I am helping out a friend in dealing with a software issue. He has a Windows machine that on startup executes a .exe file which we have been able to deconstruct into its corresponding .bat file. The execution of that file is expected.

In the .bat file, we see that it calls two other .exe files. They are called myScript5.exe and f11.exe. We are not able to decompile either .exe file as we don't know what language they were originally written in, and no .bat file appears in our temp folder when we execute them.

We know what f11.exe does, at least on the surface. We are pretty certain that it simulates an F11 keypress, essentially blowing up the current window into full screen mode.

We are not able to figure out what myScript5.exe does, except that it changes his mouse pointer to the "loading" icon; clicking anywhere reverts the mouse into the regular icon.

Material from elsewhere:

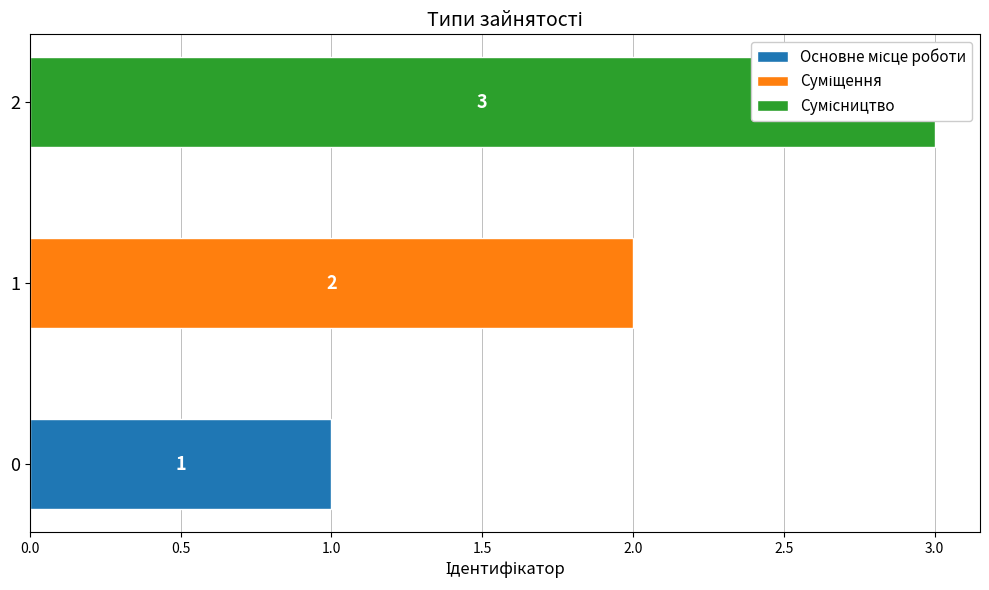

What is the label of the 3rd bar from the right?

Основне місце роботи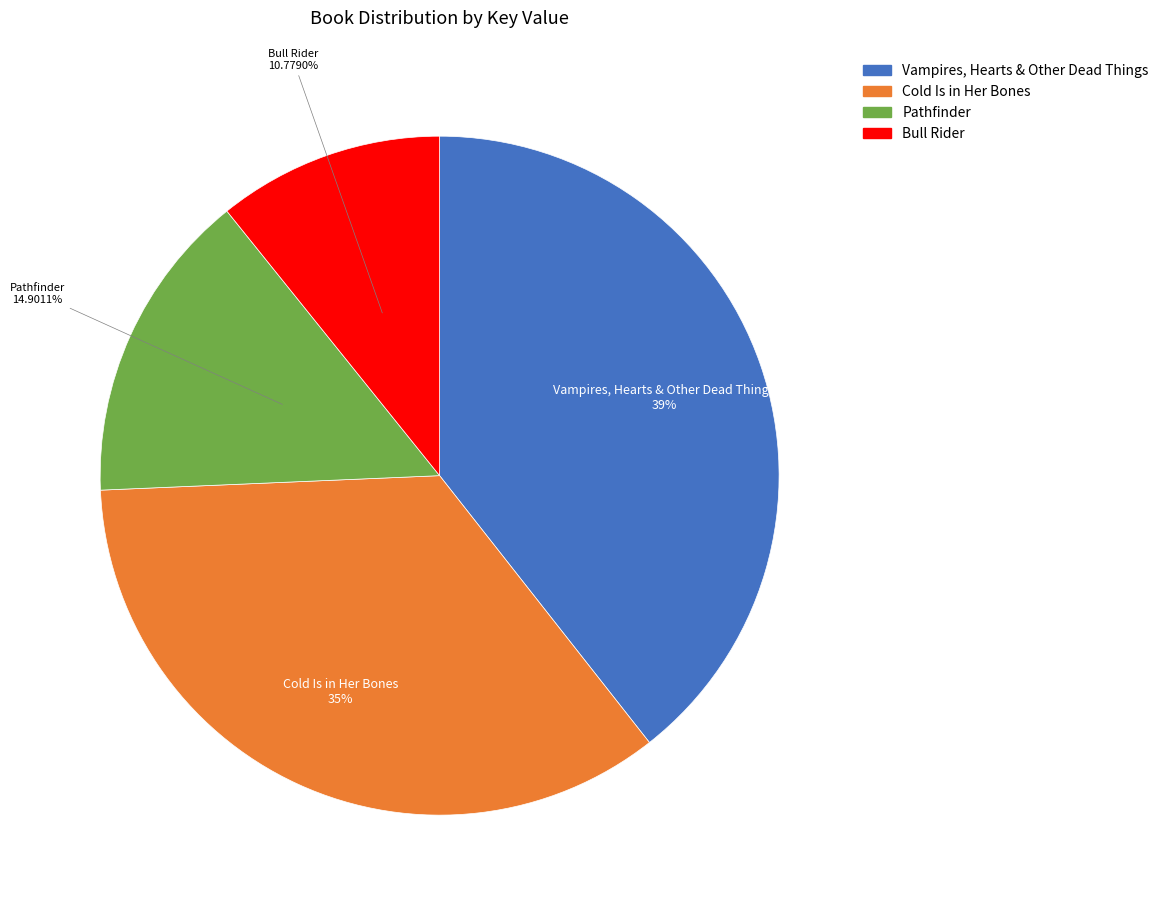

To the nearest percent, what is the difference between the largest and smallest slice percentages?

29%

Both .exe files have a green square icon with a white Comic Sans "H". Would anyone know how we can try to decompile myScript5.exe, or if anyone is familiar with the icon I described? I personally think that both .exe files were downloaded from a website that publishes utility applications (such as blowing up a window into full screen mode).

Any help is greatly appreciated. Thanks!

2 Answers 2


The icon you describe sounds exactly like a compiled AutoHotkey script:

enter image description here

I have not tried it, but there appears to be a utility to decompile an EXE back to an AHK file. See here: https://autohotkey.com/board/topic/26196-how-can-i-convert-my-autohotkeyexe-file-back-to-ahk-file/

Direct link to utility download: http://www.autohotkey.com/download/Exe2Ahk.exe

EDIT: I just tried decompiling using the Exe2Ahk utility and it did not work for me. However, I was able to extract the script from an AHK-compliled EXE file using the freeware Resource Hacker:


Resource Hacker™ is a resource editor for 32bit and 64bit Windows® applications. It's both a resource compiler (for .rc files), and a decompiler - enabling viewing and editing of resources in executables (.exe; *.dll; .scr; etc) and compiled resource libraries (.res, *.mui). While Resource Hacker™ is primarily a GUI application, it also provides many options for compiling and decompiling resources from the command-line.

Open the EXE file in Resource Hacker, and you should see the script under the RCData folder: enter image description here


It depends on the type of your executable.

When it is a .NET assembly then you have an easy task. There are several decompilers available, e.g. ILSpy

However, other types are very difficult to decompile and most likely you will not manage it. If the program was compiled from VB6, Pascal/Delphi, C++, etc. then you are lost.